The Sinú Valley dry forests (NT0229) is an ecoregion in the north of Colombia. (Note: The WWF's WildFinder application shows the ecoregion as lying to the east of the Magdalena River. A similar map is given in Land Cover Change in Colombia ... (2012). However, the Sinú River runs well to the west of the Magdalena River.
The WWF description of ecoregion NT0229 generally describes the diverse environment of the Sinú River valley, although the section on "Justification of Ecoregion Delineation" matches the WildFinder map, for example saying it is "flanked by the Cordillera Oriental of the northern Andes to the east". A clue to resolving the discrepancy may be given by a map, apparently from a report on the Coffee Cultural Landscape of Colombia, that shows the Sinú Valley dry forests ecoregion extending from the lower Sinú Valley east to the Cordillera Oriental, including the north part of the Magdalena-Urabá moist forests as shown on the WildFinder map.)

== Geography ==
=== Location ===
The Sinú Valley is an area of 2,512,288 ha. located within the zone of parallel, north-northeast trending hills that lies between the low-point Magdalena and the Gulf of Urabá in Northwestern Colombia.

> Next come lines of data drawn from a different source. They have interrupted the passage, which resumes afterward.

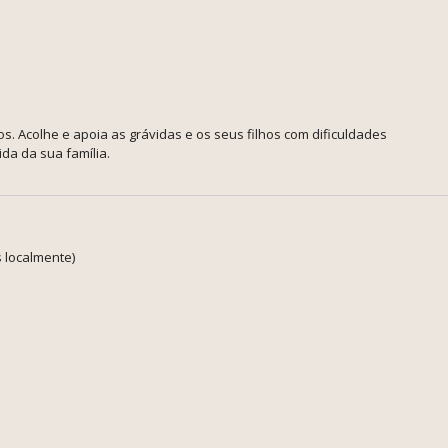
vos. Acolhe e apoia as grávidas e os seus filhos com dificuldades
da da sua família.
 localmente)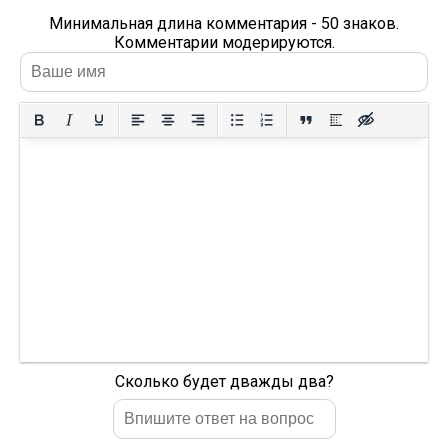
Минимальная длина комментария - 50 знаков.
Комментарии модерируются.
Сколько будет дважды два?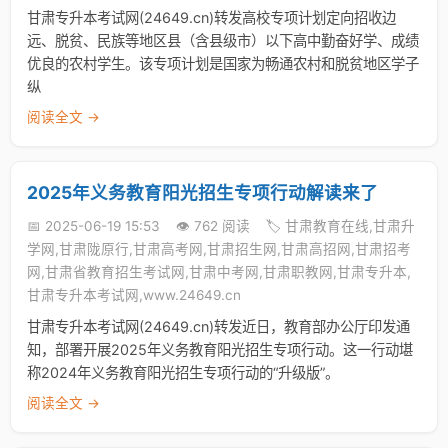
甘肃专升本考试网(24649.cn)转发高校专项计划定向招收边
远、脱贫、民族等地区县（含县级市）以下高中勤奋好学、成绩
优良的农村学生。该专项计划是国家为畅通农村和脱贫地区学子
纵
阅读全文 →
2025年义务教育阳光招生专项行动解读来了
📅 2025-06-19 15:53
👁️ 762 阅读
🏷️ 甘肃教育在线,甘肃升
学网,甘肃陇原行,甘肃高考网,甘肃招生网,甘肃高招网,甘肃招考
网,甘肃省教育招生考试网,甘肃中考网,甘肃职教网,甘肃专升本,
甘肃专升本考试网,www.24649.cn
甘肃专升本考试网(24649.cn)转发近日，教育部办公厅印发通
知，部署开展2025年义务教育阳光招生专项行动。这一行动堪
称2024年义务教育阳光招生专项行动的“升级版”。
阅读全文 →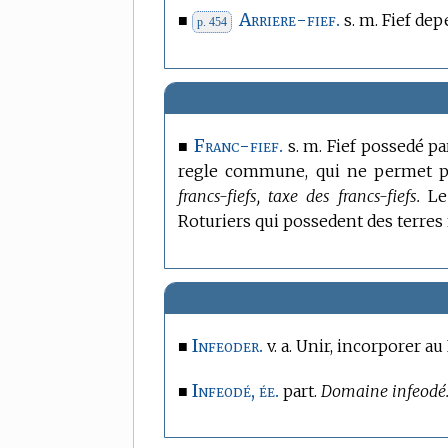
Arriere-fief.
■
s. m. Fief dep
p. 454
Franc-fief.
■
s. m. Fief possedé pa
regle commune, qui ne permet pas
francs-fiefs, taxe des francs-fiefs.
Le 
Roturiers qui possedent des terres
Infeoder.
■
v. a. Unir, incorporer au 
Infeodé, ée.
■
part.
Domaine infeodé.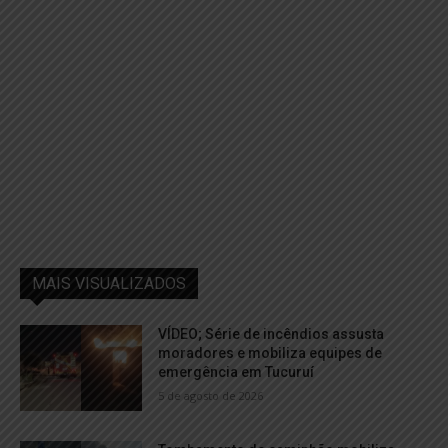
MAIS VISUALIZADOS
VÍDEO; Série de incêndios assusta
moradores e mobiliza equipes de
emergência em Tucuruí
5 de agosto de 2026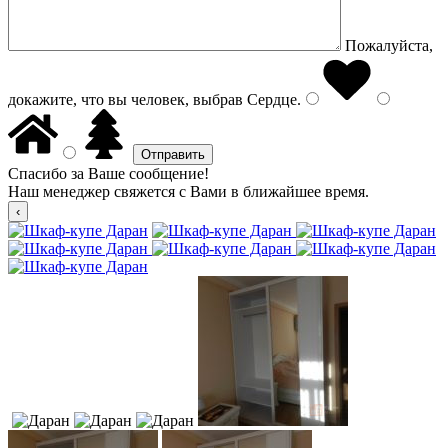
Пожалуйста,
докажите, что вы человек, выбрав
Сердце
.
Спасибо за Ваше сообщение!
Наш менеджер свяжется с Вами в ближайшее время.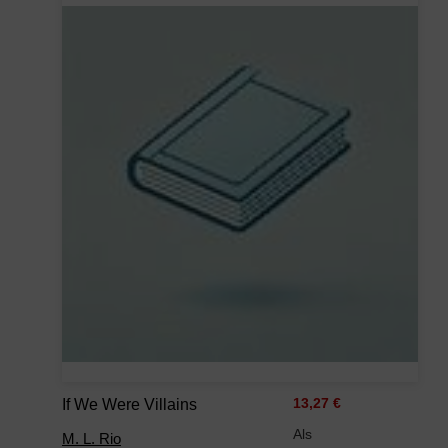
If We Were Villains
13,27 €
Als
M. L. Rio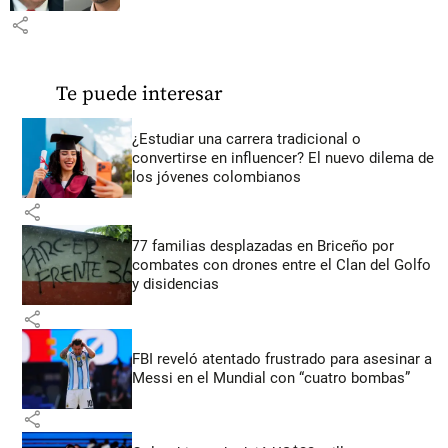
share
Te puede interesar
¿Estudiar una carrera tradicional o
convertirse en influencer? El nuevo dilema de
los jóvenes colombianos
share
77 familias desplazadas en Briceño por
combates con drones entre el Clan del Golfo
y disidencias
share
FBI reveló atentado frustrado para asesinar a
Messi en el Mundial con “cuatro bombas”
share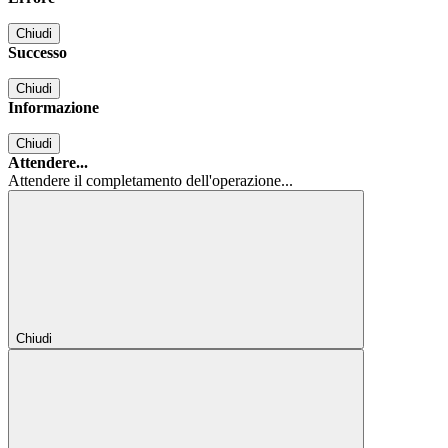
Chiudi
Successo
Chiudi
Informazione
Chiudi
Attendere...
Attendere il completamento dell'operazione...
Chiudi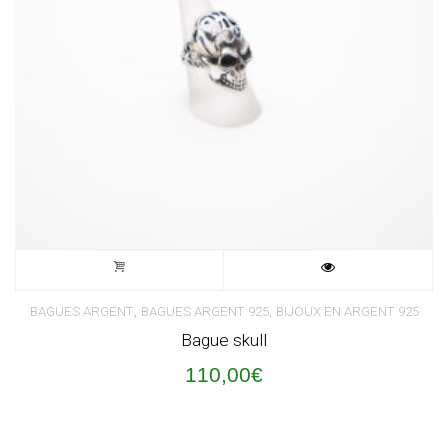
,
,
BAGUES ARGENT
BAGUES ARGENT 925
BIJOUX EN ARGENT 925
Bague skull
110,00
€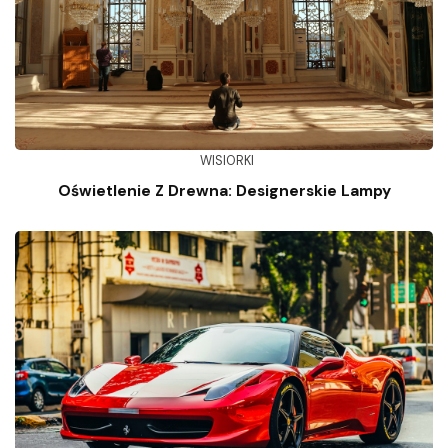
WISIORKI
Oświetlenie Z Drewna: Designerskie Lampy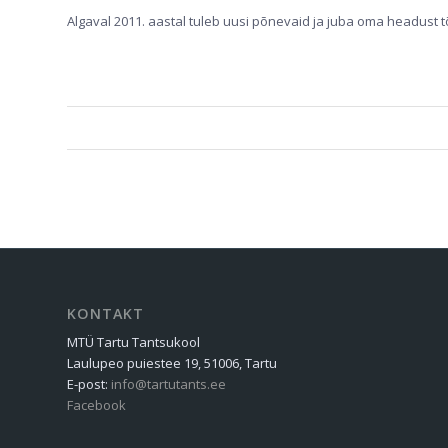
Algaval 2011. aastal tuleb uusi põnevaid ja juba oma headust 
KONTAKT
MTÜ Tartu Tantsukool
Laulupeo puiestee 19, 51006, Tartu
E-post:
info@tartutants.ee
Facebook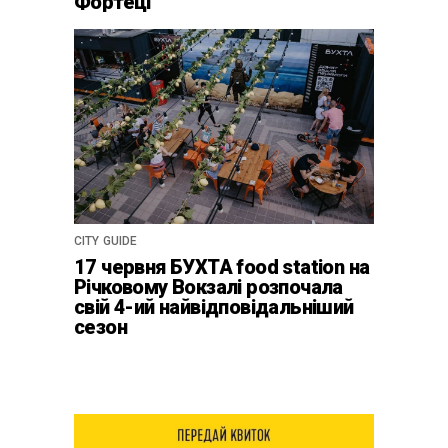
Фортеці
CITY GUIDE
17 червня БУХТА food station на
Річковому Вокзалі розпочала
свій 4-ий найвідповідальніший
сезон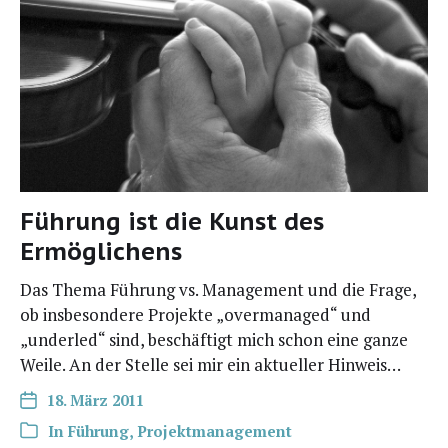
Führung ist die Kunst des
Ermöglichens
Das The­ma Füh­rung vs. Manage­ment und die Fra­ge,
ob ins­be­son­de­re Pro­jek­te „over­ma­na­ged“ und
„under­led“ sind, beschäf­tigt mich schon eine gan­ze
Wei­le. An der Stel­le sei mir ein aktu­el­ler Hinweis…
18. März 2011
In
Führung
,
Projektmanagement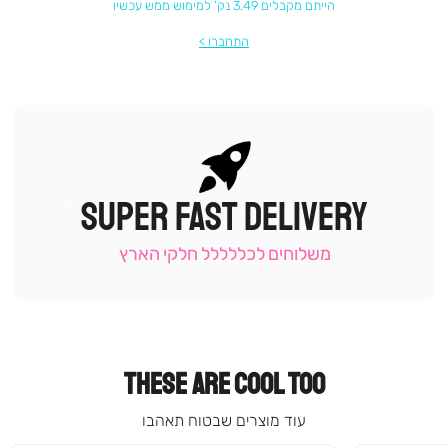
הייתם מקבלים 3.49 נק' למימוש ממש עכשיו
התחברו
SUPER FAST DELIVERY
|
תומכי
מכירה
משלוחים לכללללל חלקי הארץ
-
עמוד
קטגוריה
(9)
THESE ARE COOL TOO
עוד מוצרים שבטוח תאהבו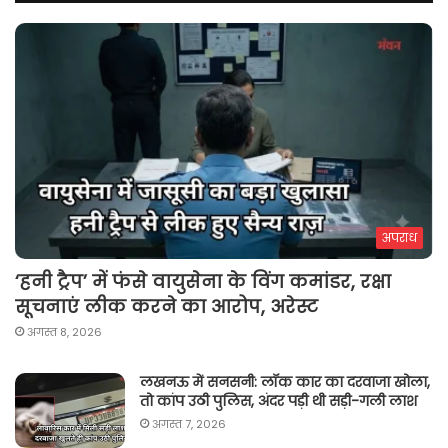
अपराध
‘हनी ट्रैप’ में फंसे वायुसेना के विंग कमांडर, रक्षा
सूचनाएं लीक करने का आरोप, अरेस्ट
अगस्त 8, 2026
लखनऊ में सनसनी: लॉक कार का दरवाजा खोला,
तो कांप उठी पुलिस, अंदर पड़ी थी सड़ी-गली लाश
अगस्त 7, 2026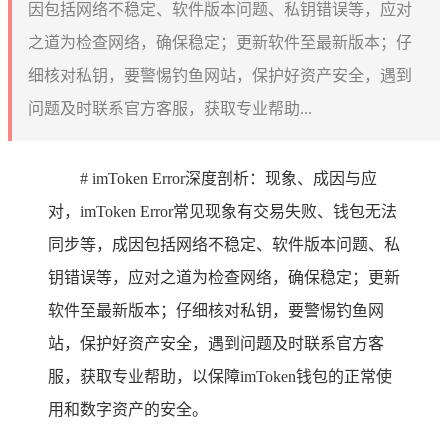
因包括网络不稳定、软件版本问题、私钥错误等，应对
之道为检查网络，确保稳定；更新软件至最新版本；仔
细核对私钥，要警惕钓鱼网站，保护好资产安全，遇到
问题及时联系官方客服，获取专业帮助...
# imToken Error深度剖析：现象、成因与应
对，imToken Error常见现象有交易失败、钱包无法
同步等，成因包括网络不稳定、软件版本问题、私
钥错误等，应对之道为检查网络，确保稳定；更新
软件至最新版本；仔细核对私钥，要警惕钓鱼网
站，保护好资产安全，遇到问题及时联系官方客
服，获取专业帮助，以保障imToken钱包的正常使
用和数字资产的安全。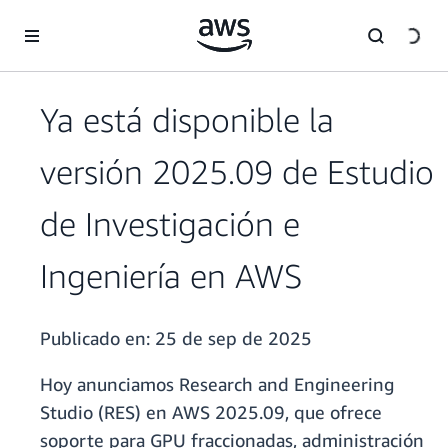
Saltar al contenido principal
Ya está disponible la
versión 2025.09 de Estudio
de Investigación e
Ingeniería en AWS
Publicado en:
25 de sep de 2025
Hoy anunciamos Research and Engineering
Studio (RES) en AWS 2025.09, que ofrece
soporte para GPU fraccionadas, administración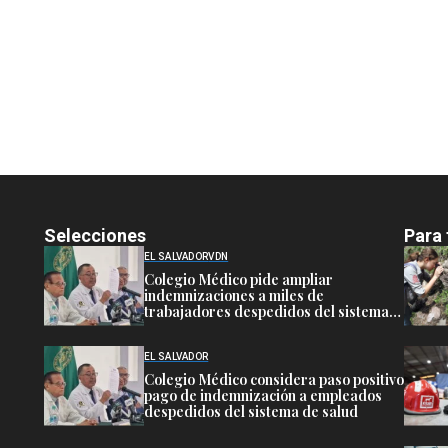
Selecciones
Para 
EL SALVADOR
VDN
Colegio Médico pide ampliar
indemnizaciones a miles de
trabajadores despedidos del sistema
público de salud
EL SALVADOR
Colegio Médico considera paso positivo
pago de indemnización a empleados
despedidos del sistema de salud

In the north, the ecoregion surrounds the Sierra Nevada de Santa Marta and the Santa Marta montane forests ecoregion.
To the north it transitions into patches of the Guajira–Barranquilla xeric scrub ecoregion, and into a section of Amazon–Orinoco–Southern Caribbean mangroves along the coast.
To the southeast it transitions into the Cordillera Oriental montane forests ecoregion and in the south meets the Magdalena Valley montane forests ecoregion.
To the southwest it transitions into the Magdalena–Urabá moist forests ecoregion.

=== Climate ===
At a sample location at coordinates the Köppen climate classification is "Tropical wet and dry or savanna (Aw)".
Mean temperatures range from 26.9 C in October to 28.4 C in March and April.
Total annual rainfall is about 1490 mm.
There is a dry season with little rainfall from December to March. The rest of months lack a strict pattern of rainfall, except for the peak of October which has a rainfall mean that is very high compared to the rest of the year. Monthly rainfall ranges from 24.8 mm in December to 241.5 mm in October.

== Ecology ==

The ecoregion is in the neotropical realm, in the tropical and subtropical dry broadleaf forests biome.

=== Fauna ===
Endangered mammals include black-headed spider monkey (Ateles fusciceps), Geoffroy's spider monkey (Ateles geoffroyi) and red-crested tree-rat (Santamartamys rufodorsalis).

== Status ==
The World Wildlife Fund gives the ecoregion the status of "Critical/Endangered".